# A Very Harold & Kumar Christmas - (2011)



## Maycara (Aug 11, 2011)

I don't know what they think about this..... I loved the first movie. Second one was okay......


*Illmatic's OP:*


[YOUTUBE]t0u5WUxQDGg[/YOUTUBE]​


> Six years after their Guantanamo Bay adventure..stoner buds Harold Lee and Kumar Patel have replaced each other with new friends and are preparing for their respective Yuletide celebrations. But when a mysterious package mistakenly arrives at Kumar's door on Christmas Eve, his attempt to redirect it to Harold's house ends with the "high grade" contents—and Harold's father-in-law's prize Christmas tree— going up in smoke. With his in-laws out of the house for the day, Harold decides to cover his tracks, rather than come clean. Reluctantly embarking on another ill-advised journey with Kumar through New York City, their search for the perfect replacement tree almost blows Christmas Eve sky high.

Raw data -
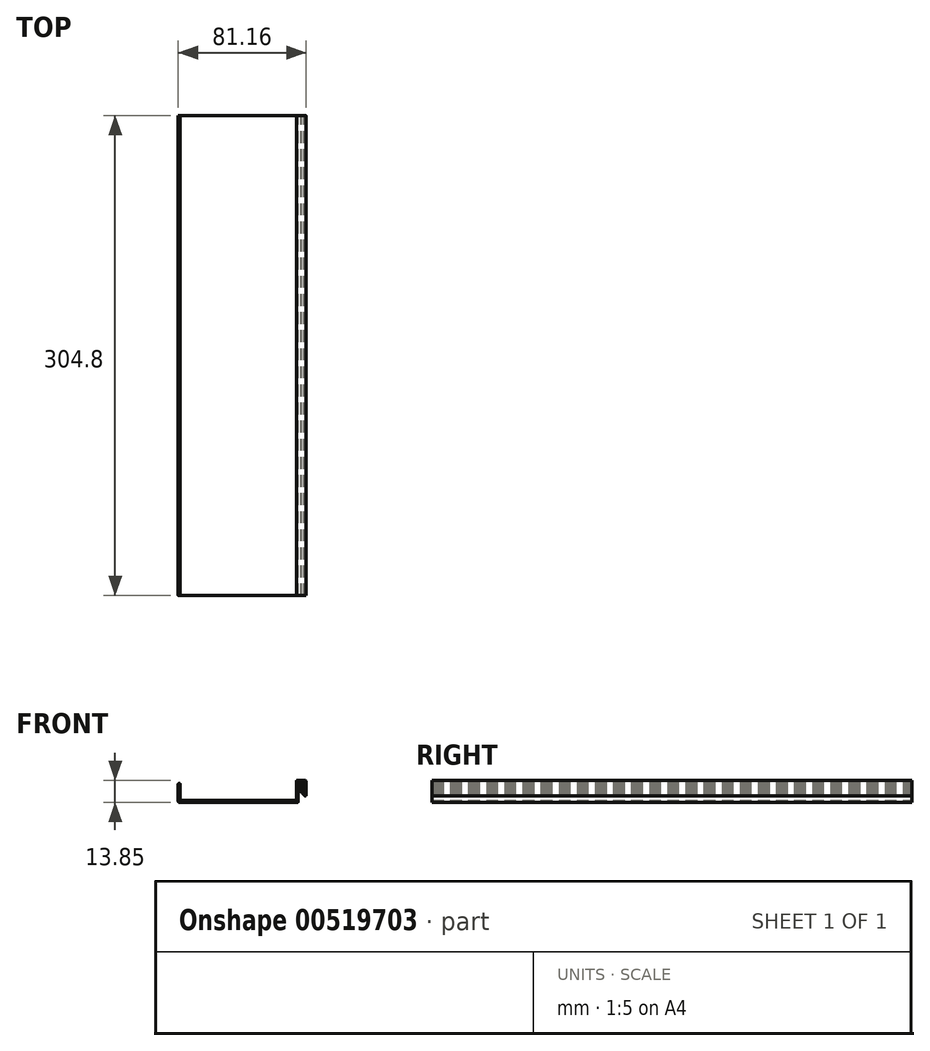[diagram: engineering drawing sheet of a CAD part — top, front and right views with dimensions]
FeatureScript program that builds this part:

Parts of the exercise -
a) Give every full personal name and every place name in the quoted plot synopsis of the Harold & Kumar thread.
b) Resume the Harold & Kumar Christmas movie thread after its final sentence, writing on in the same forum style.

Exercise answers -
a)
- Harold Lee
- Kumar Patel
- Guantanamo Bay
- New York City

b)
*Cast:*
John Cho, Kal Penn, Neil Patrick Harris, Paula Garces, Danneel Harris, Bobby Lee, Eddie Kaye Thomas, Tom Lennon, Danny Trejo, Amir Blumenfeld, David Burtka, Fred Melamed, Patton Oswalt, Richard Riehle

*Director:*
Todd Strauss-Schulson

*Release Date:*
November 4, 2011


----------



## Grape (Aug 11, 2011)

Looks good. Better than Guantanamo Bay...


----------



## spaZ (Aug 11, 2011)

Ohhh god this looks like the sheeeeeit!!!


----------



## illmatic (Aug 11, 2011)

I was too late.


----------



## The Big G (Aug 11, 2011)

NPH is so manly only a man can please him


----------



## Magnum Miracles (Aug 11, 2011)

Looks as hilarious as the other ones.


----------



## Stunna (Aug 11, 2011)

Of course it's in 3D.


----------



## Magnum Miracles (Aug 11, 2011)

^It's a comedy movie,why would it need to be in 3D....or maybe it's for the tits .


----------



## Stunna (Aug 12, 2011)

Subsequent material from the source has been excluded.